▸ **TRY IT**: Your answer should consist of each line below that includes the word "Components".

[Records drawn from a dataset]
┌────────
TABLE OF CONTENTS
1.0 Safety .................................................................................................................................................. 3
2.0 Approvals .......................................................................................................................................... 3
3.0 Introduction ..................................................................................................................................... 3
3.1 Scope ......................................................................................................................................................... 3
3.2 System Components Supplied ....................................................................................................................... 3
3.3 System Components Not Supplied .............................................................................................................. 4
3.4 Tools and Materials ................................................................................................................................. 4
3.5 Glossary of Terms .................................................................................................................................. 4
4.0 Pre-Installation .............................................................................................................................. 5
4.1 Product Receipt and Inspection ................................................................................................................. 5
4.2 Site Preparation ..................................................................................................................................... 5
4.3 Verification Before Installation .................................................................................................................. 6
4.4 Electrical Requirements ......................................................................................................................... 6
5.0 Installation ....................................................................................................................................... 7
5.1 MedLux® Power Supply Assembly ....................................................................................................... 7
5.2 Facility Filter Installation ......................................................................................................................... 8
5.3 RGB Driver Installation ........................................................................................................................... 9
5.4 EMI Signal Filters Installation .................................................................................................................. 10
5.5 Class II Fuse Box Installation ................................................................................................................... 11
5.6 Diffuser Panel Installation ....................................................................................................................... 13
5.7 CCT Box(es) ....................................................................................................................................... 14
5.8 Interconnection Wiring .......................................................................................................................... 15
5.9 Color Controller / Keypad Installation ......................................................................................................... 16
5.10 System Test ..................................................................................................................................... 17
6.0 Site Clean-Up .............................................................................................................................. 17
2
└────────
▸ **YOUR SOLUTION**:
3.2 System Components Supplied ....................................................................................................................... 3
3.3 System Components Not Supplied .............................................................................................................. 4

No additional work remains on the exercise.